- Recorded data

<<<<

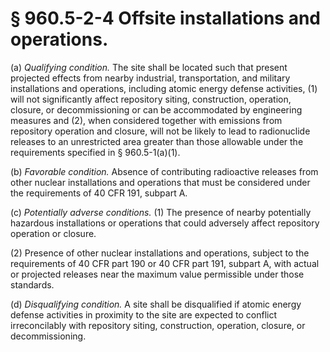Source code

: # § 960.5-2-4   Offsite installations and operations.

(a) *Qualifying condition.* The site shall be located such that present projected effects from nearby industrial, transportation, and military installations and operations, including atomic energy defense activities, (1) will not significantly affect repository siting, construction, operation, closure, or decommissioning or can be accommodated by engineering measures and (2), when considered together with emissions from repository operation and closure, will not be likely to lead to radionuclide releases to an unrestricted area greater than those allowable under the requirements specified in § 960.5-1(a)(1).


(b) *Favorable condition.* Absence of contributing radioactive releases from other nuclear installations and operations that must be considered under the requirements of 40 CFR 191, subpart A.


(c) *Potentially adverse conditions.* (1) The presence of nearby potentially hazardous installations or operations that could adversely affect repository operation or closure.


(2) Presence of other nuclear installations and operations, subject to the requirements of 40 CFR part 190 or 40 CFR part 191, subpart A, with actual or projected releases near the maximum value permissible under those standards.


(d) *Disqualifying condition.* A site shall be disqualified if atomic energy defense activities in proximity to the site are expected to conflict irreconcilably with repository siting, construction, operation, closure, or decommissioning.




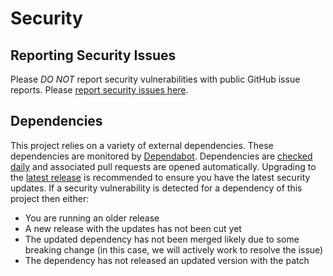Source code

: # Security

## Reporting Security Issues

Please *DO NOT* report security vulnerabilities with public GitHub issue
reports. Please [report security issues here](
https://www.splunk.com/en_us/product-security/report.html).

## Dependencies

This project relies on a variety of external dependencies.
These dependencies are monitored by
[Dependabot](https://docs.github.com/en/code-security/supply-chain-security/configuring-dependabot-security-updates).
Dependencies are [checked
daily](https://github.com/signalfx/splunk-otel-java-lambda/blob/main/.github/dependabot.yml)
and associated pull requests are opened automatically. Upgrading to the [latest
release](https://github.com/signalfx/splunk-otel-java-lambda/releases)
is recommended to ensure you have the latest security updates. If a security
vulnerability is detected for a dependency of this project then either:

- You are running an older release
- A new release with the updates has not been cut yet
- The updated dependency has not been merged likely due to some breaking change
  (in this case, we will actively work to resolve the issue)
- The dependency has not released an updated version with the patch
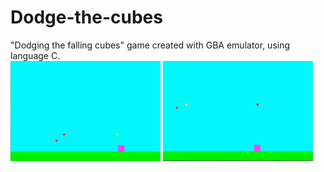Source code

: # Dodge-the-cubes
"Dodging the falling cubes" game created with GBA emulator, using language C. <br />
<img src = "https://github.com/dmsqls0427k/Dodge-the-cubes/blob/master/dodge%20the%20squares/square1.jpeg" width = "240" height = "160">
<img src = "https://github.com/dmsqls0427k/Dodge-the-cubes/blob/master/dodge%20the%20squares/dqaure2.jpeg" width = "240" height = "160">
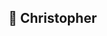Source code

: ## 🐬 Christopher
<p>
  <a href="https://i.giphy.com/media/v1.Y2lkPTc5MGI3NjExd3Vnenh0ejNvMWJyNHZrNjcwanJlazE5ZXh0ODlhODJ2dzJrazZ3ciZlcD12MV9pbnRlcm5hbF9naWZfYnlfaWQmY3Q9Zw/YRzQnWzbn4WIxd3ZYx/giphy.gif"></a>
</p>
<!--
**Metopher/Metopher** is a ✨ _special_ ✨ repository because its `README.md` (this file) appears on your GitHub profile.

Here are some ideas to get you started:

- 🔭 I’m currently working on ...
- 🌱 I’m currently learning ...
- 👯 I’m looking to collaborate on ...
- 🤔 I’m looking for help with ...
- 💬 Ask me about ...
- 📫 How to reach me: ...
- 😄 Pronouns: ...
- ⚡ Fun fact: ...
-->
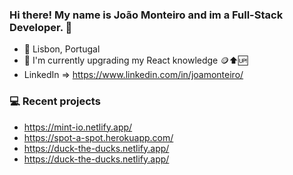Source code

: ### Hi there! My name is João Monteiro and im a Full-Stack Developer. 👋

- 📍 Lisbon, Portugal
- 🌱 I'm currently upgrading my React knowledge 🪙⬆️🆙
- LinkedIn => https://www.linkedin.com/in/joamonteiro/

### 💻 Recent projects
-  https://mint-io.netlify.app/
-  https://spot-a-spot.herokuapp.com/
-  https://duck-the-ducks.netlify.app/
-  https://duck-the-ducks.netlify.app/

<!--
**joamonteiro/joamonteiro** is a ✨ _special_ ✨ repository because its `README.md` (this file) appears on your GitHub profile.

Here are some ideas to get you started:

- 
-->
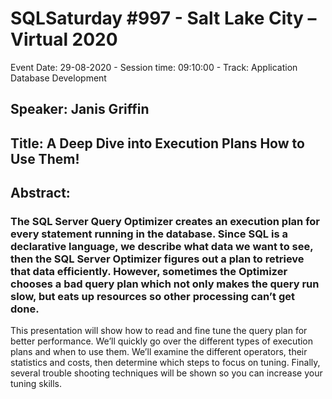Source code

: # SQLSaturday #997 - Salt Lake City – Virtual 2020
Event Date: 29-08-2020 - Session time: 09:10:00 - Track: Application  Database Development
## Speaker: Janis Griffin
## Title: A Deep Dive into Execution Plans  How to Use Them!
## Abstract:
### The SQL Server Query Optimizer creates an execution plan for every statement running in the database. Since SQL is a declarative language, we describe what data we want to see, then the SQL Server Optimizer figures out a plan to retrieve that data efficiently.  However, sometimes the Optimizer chooses a bad query plan which not only makes the query run slow, but eats up resources so other processing can’t get done.  

This presentation will show how to read and fine tune the query plan for better performance. We’ll quickly go over the different types of execution plans and when to use them. We’ll examine the different operators, their statistics and costs, then determine which steps to focus on tuning.  Finally, several trouble shooting techniques will be shown so you can increase your tuning skills.
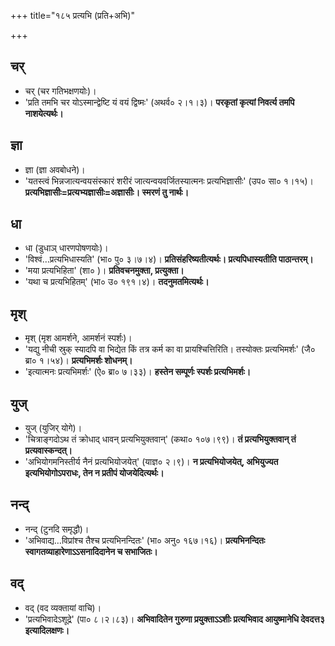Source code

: +++
title="१८५ प्रत्यभि (प्रति+अभि)"

+++

## चर्
- चर् (चर गतिभक्षणयोः)।
- 'प्रति तमभि चर योऽस्मान्द्वेष्टि यं वयं द्विष्मः' (अथर्व० २।१।३)। **परकृतां कृत्यां निवर्त्य तमपि नाशयेत्यर्थः।**

## ज्ञा
- ज्ञा (ज्ञा अवबोधने)।
- 'यतस्त्वं भिन्नजात्यन्वयसंस्कारं शरीरं जात्यन्वयवर्जितस्यात्मनः प्रत्यभिज्ञासीः' (उप० सा० १।१५)। **प्रत्यभिज्ञासीः=प्रत्यभ्यज्ञासीः=अज्ञासीः। स्मरणं तु नार्थः।**

## धा
- धा (डुधाञ् धारणपोषणयोः)।
- 'विश्वं…प्रत्यभिधास्यति' (भा० पु० ३।७।४)। **प्रतिसंहरिष्यतीत्यर्थः। प्रत्यपिधास्यतीति पाठान्तरम्।**
- 'मया प्रत्यभिहिता' (शा० )। **प्रतिवचनमुक्ता, प्रत्युक्ता।**
- 'यथा च प्रत्यभिहितम्' (भा० उ० १९१।४)। **तदनुमतमित्यर्थः।**

## मृश्
- मृश् (मृश आमर्शने, आमर्शनं स्पर्शः)।
- 'यद्यु नीची स्रुक् स्यादपि वा भिद्येत किं तत्र कर्म का वा प्रायश्चित्तिरिति। तस्योक्तः प्रत्यभिमर्शः' (जै० ब्रा० १।५४)। **प्रत्यभिमर्शः शोधनम्।**
- 'इत्यात्मनः प्रत्यभिमर्शः' (ऐ० ब्रा० ७।३३)। **हस्तेन सम्पूर्णः स्पर्शः प्रत्यभिमर्शः।**

## युज्
- युज् (युजिर् योगे)।
- 'चित्राङ्गदोऽथ तं क्रोधाद् धावन् प्रत्यभियुक्तवान्' (कथा० १०७।९९)। **तं प्रत्यभियुक्तवान् तं प्रत्यवास्कन्दत्।**
- 'अभियोगमनिस्तीर्य नैनं प्रत्यभियोजयेत्' (याज्ञ० २।९)। **न प्रत्यभियोजयेत्, अभियुज्यत इत्यभियोगोऽपराधः, तेन न प्रतीपं योजयेदित्यर्थः।**

## नन्द्
- नन्द् (टुनदि समृद्धौ)।
- 'अभिवाद्य…विप्रांश्च तैश्च प्रत्यभिनन्दितः' (भा० अनु० १६७।१६)। **प्रत्यभिनन्दितः स्वागतव्याहारेणाऽऽसनादिदानेन च सभाजितः।**

## वद्
- वद् (वद व्यक्तायां वाचि)।
- 'प्रत्यभिवादेऽशूद्रे' (पा० ८।२।८३)। **अभिवादितेन गुरुणा प्रयुक्ताऽऽशीः प्रत्यभिवाद आयुष्मानेधि देवदत्त३ इत्यादिलक्षणः।**
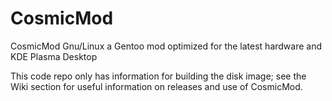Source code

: # CosmicMod
CosmicMod Gnu/Linux a Gentoo mod optimized for the latest hardware and KDE Plasma Desktop

This code repo only has information for building the disk image; see the Wiki section for useful
information on releases and use of CosmicMod.
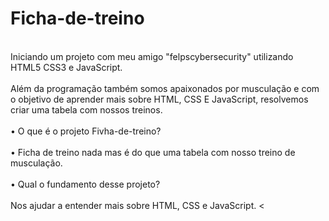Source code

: # Ficha-de-treino
</br>
Iniciando um projeto com meu amigo "felpscybersecurity" utilizando HTML5 CSS3 e JavaScript.
</br>
</br>
Além da programação também somos apaixonados por musculação e com o objetivo de aprender mais sobre HTML, CSS E JavaScript, resolvemos criar uma tabela com nossos treinos.
</br>
</br>
• O que é o projeto Fivha-de-treino?
</br>
</br>
• Ficha de treino nada mas é do que uma tabela com nosso treino de musculação.
</br>
</br>
• Qual o fundamento desse projeto?
</br>
</br>
Nos ajudar a entender mais sobre HTML, CSS e JavaScript.
<
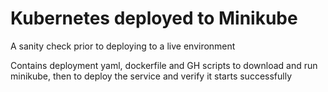 # Kubernetes deployed to Minikube

A sanity check prior to deploying to a live environment

Contains deployment yaml, dockerfile and GH scripts to download and run minikube, then to deploy the service and verify it starts successfully
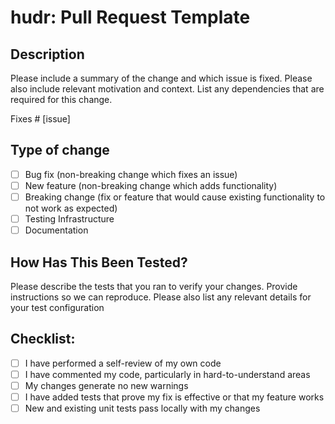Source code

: # hudr: Pull Request Template

## Description

Please include a summary of the change and which issue is fixed. Please also
include relevant motivation and context. List any dependencies that are required
for this change.

Fixes # [issue]

## Type of change

- [ ] Bug fix (non-breaking change which fixes an issue)
- [ ] New feature (non-breaking change which adds functionality)
- [ ] Breaking change (fix or feature that would cause existing functionality to not work as expected)
- [ ] Testing Infrastructure
- [ ] Documentation 

## How Has This Been Tested?

Please describe the tests that you ran to verify your changes. Provide
instructions so we can reproduce. Please also list any relevant details for your
test configuration

## Checklist:

- [ ] I have performed a self-review of my own code
- [ ] I have commented my code, particularly in hard-to-understand areas
- [ ] My changes generate no new warnings
- [ ] I have added tests that prove my fix is effective or that my feature works
- [ ] New and existing unit tests pass locally with my changes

>>>>

Please transcribe everything in the data above, from the very beginning down through the line that contains "(a) *Qualifying condition.*", and leave the pictures out.

Source code

: # § 960.5-2-4   Offsite installations and operations.

(a) *Qualifying condition.* The site shall be located such that present projected effects from nearby industrial, transportation, and military installations and operations, including atomic energy defense activities, (1) will not significantly affect repository siting, construction, operation, closure, or decommissioning or can be accommodated by engineering measures and (2), when considered together with emissions from repository operation and closure, will not be likely to lead to radionuclide releases to an unrestricted area greater than those allowable under the requirements specified in § 960.5-1(a)(1).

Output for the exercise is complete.